Scientists will investigate whether lingering effects from the 2010 BP oil spill and more immediate effects from low salinity because of freshwater flowing from high rivers and a Louisiana spillway contributed to the deaths, said Teri Rowles, coordinator for Noaa fisheries’ marine mammal health and stranding response program.
BP spill effects included problems with lungs and adrenal glands, which produce stress-related hormones; blood abnormalities; and general poor condition, according to earlier reports. Those reports said the spill contributed to the Gulf of Mexico’s largest and longest dolphin die-off.
“We do know some of the health conditions … are improving, but some have been slow to improve,” Rowles said on Friday. “Reproduction in the heaviest-oiled areas continues below normal.”
Erin Fougeres, administrator for the marine mammal stranding program in Noaa fisheries’ south-east region, said 23% of the dolphins stranded from Louisiana to the Florida Panhandle had sores consistent with freshwater exposure. Such lesions are “not uncommon” in the spring, according to Noaa’s website.
Mississippi had 121 dolphin strandings as of Wednesday, with 89 in Louisiana, 32 in Alabama and 37 in Florida, Fougeres said.

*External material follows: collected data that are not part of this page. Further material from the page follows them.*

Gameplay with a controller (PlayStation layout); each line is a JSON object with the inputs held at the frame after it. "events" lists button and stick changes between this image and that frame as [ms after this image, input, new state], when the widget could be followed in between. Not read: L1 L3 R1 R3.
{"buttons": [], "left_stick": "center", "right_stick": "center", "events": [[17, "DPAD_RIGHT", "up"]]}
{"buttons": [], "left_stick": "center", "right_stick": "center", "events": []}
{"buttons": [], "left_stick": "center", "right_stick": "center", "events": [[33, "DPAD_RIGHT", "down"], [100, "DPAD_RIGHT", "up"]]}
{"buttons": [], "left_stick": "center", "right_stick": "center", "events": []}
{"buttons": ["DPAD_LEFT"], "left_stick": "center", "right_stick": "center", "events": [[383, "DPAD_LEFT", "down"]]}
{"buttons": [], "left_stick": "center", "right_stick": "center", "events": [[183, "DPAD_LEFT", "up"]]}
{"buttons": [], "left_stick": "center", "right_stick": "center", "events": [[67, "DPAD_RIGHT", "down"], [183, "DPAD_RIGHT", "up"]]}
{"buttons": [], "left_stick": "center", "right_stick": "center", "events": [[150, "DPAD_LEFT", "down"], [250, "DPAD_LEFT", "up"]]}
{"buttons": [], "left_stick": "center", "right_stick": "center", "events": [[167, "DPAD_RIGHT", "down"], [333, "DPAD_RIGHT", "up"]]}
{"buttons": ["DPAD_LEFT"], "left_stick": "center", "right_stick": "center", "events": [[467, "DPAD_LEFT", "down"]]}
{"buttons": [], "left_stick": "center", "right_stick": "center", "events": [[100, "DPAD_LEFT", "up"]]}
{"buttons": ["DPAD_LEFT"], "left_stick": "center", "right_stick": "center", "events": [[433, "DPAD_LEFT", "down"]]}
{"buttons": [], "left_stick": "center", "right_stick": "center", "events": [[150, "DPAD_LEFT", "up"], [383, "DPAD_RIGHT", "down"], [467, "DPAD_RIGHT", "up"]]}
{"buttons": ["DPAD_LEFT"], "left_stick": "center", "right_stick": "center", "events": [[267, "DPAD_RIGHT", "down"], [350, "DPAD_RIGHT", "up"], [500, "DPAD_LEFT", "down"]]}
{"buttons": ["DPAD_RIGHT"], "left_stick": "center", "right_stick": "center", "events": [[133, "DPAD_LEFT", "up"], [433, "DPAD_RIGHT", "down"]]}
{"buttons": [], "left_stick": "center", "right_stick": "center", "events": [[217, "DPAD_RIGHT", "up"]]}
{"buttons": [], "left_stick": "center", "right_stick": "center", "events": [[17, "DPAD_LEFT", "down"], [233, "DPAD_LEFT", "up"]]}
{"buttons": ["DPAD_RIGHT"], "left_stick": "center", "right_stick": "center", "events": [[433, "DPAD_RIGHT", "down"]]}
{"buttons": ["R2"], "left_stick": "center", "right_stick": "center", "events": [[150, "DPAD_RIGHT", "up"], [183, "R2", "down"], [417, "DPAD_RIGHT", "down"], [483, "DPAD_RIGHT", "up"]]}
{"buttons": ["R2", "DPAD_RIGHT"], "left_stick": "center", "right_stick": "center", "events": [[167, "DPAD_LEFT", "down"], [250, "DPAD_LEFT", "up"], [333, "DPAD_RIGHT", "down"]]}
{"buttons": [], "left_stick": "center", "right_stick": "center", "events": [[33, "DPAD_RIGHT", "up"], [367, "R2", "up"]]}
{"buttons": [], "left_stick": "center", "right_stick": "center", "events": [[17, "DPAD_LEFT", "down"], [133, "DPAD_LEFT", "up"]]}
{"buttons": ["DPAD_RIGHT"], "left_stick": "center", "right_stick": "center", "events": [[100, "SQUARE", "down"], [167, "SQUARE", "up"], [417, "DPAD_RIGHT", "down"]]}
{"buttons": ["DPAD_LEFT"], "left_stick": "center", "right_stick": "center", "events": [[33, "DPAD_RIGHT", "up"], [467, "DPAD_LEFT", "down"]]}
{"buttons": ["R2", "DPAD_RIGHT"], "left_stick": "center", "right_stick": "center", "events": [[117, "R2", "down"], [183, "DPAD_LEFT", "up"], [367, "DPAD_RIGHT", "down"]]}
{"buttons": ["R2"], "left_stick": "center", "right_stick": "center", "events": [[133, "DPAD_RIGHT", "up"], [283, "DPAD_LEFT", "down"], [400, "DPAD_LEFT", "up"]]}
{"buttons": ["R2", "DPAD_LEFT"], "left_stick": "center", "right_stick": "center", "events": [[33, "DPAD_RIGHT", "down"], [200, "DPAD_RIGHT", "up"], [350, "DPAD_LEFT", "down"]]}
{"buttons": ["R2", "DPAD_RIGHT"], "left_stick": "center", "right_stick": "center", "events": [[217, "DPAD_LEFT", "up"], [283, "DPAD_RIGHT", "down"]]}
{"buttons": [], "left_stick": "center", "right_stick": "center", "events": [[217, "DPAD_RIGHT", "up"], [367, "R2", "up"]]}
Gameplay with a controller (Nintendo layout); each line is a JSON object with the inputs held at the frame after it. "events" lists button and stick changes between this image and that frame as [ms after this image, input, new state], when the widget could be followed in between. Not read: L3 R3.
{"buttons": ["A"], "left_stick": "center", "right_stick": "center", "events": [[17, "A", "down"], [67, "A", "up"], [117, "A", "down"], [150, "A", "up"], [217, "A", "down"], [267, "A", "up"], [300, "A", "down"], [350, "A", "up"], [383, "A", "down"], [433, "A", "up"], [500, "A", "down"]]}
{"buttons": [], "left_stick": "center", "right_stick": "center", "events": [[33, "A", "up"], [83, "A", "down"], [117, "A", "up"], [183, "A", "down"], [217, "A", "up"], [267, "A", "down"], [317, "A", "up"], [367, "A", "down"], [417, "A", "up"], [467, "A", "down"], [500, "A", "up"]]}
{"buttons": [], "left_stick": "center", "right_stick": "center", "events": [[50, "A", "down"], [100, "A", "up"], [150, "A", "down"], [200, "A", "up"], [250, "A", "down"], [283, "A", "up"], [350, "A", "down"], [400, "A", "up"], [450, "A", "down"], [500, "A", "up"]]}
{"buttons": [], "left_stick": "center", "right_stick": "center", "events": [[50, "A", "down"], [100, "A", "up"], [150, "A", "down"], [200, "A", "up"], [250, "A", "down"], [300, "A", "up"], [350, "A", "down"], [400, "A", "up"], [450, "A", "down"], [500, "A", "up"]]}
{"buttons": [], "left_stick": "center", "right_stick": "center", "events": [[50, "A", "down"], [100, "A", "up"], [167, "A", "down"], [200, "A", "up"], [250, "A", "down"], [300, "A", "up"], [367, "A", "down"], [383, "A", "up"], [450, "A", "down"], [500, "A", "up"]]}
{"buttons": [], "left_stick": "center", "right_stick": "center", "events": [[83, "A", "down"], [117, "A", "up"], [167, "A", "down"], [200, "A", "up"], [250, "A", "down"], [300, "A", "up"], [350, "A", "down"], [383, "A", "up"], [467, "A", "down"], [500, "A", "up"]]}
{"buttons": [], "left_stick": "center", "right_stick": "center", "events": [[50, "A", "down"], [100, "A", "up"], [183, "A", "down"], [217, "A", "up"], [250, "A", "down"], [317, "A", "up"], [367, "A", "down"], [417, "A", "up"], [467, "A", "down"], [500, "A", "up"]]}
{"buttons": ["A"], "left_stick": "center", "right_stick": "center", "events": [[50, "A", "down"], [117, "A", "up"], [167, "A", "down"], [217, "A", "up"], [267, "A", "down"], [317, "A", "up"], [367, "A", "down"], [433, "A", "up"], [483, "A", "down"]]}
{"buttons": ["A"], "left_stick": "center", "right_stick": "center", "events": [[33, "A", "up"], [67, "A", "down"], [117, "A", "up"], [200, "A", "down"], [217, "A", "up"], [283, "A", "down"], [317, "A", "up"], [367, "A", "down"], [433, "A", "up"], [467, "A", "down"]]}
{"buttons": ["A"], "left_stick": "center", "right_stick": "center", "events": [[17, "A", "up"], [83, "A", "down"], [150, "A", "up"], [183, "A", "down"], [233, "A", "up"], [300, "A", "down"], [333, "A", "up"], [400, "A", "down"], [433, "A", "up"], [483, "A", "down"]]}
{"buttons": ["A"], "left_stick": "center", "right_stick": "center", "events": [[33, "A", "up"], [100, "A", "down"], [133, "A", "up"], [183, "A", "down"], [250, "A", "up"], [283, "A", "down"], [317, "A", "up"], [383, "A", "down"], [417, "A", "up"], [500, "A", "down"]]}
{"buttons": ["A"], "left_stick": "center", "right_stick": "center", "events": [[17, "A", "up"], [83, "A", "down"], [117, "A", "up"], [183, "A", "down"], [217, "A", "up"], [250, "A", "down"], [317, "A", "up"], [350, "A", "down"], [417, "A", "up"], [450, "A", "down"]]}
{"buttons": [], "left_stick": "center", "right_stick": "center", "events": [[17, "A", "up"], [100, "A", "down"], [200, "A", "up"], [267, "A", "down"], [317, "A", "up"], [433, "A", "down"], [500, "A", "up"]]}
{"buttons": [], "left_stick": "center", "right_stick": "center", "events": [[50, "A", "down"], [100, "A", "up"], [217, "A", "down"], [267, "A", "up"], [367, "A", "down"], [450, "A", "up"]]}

Moby Solangi, director of the Institute of Marine Mammal Studies in Gulfport, Mississippi, put that state’s total on Thursday at 126, and said the opening of the Bonnet Carré spillway was at least partly to blame.
The effects were worse for Mississippi’s dolphins than the BP spill was, he said, noting that 91 dead dolphins were found in Mississippi during all of 2010.
Dolphins continued to die for years because of oil spill damage, a 2015 study reported.
Freshwater exposure “doesn’t appear to be the cause of death for all animals, so that’s something we’re continuing to investigate”, Fougeres said. Rowles noted that 70% of the carcasses were too decomposed for necropsy.
She said other possible causes might include chemicals and other pollutants in the river water, and changes in the dolphins’ usual prey as fish and crabs needing higher salinity left the bays and estuaries where 15 of the area’s 17 dolphin groups live.
Such groups tend to stay in their home territories despite changes that could harm them, Fougeres said.
She said Noaa fisheries also was investigating reports of increased turtle strandings in Louisiana and Mississippi. Those numbers are above five- and 10-year averages, but are lower than some previous years, Fougeres said.
“We do not suspect sea turtle strandings are related to freshwater exposure,” she said. “But we are concerned that decreased salinity could have effects on their prey and habitat.”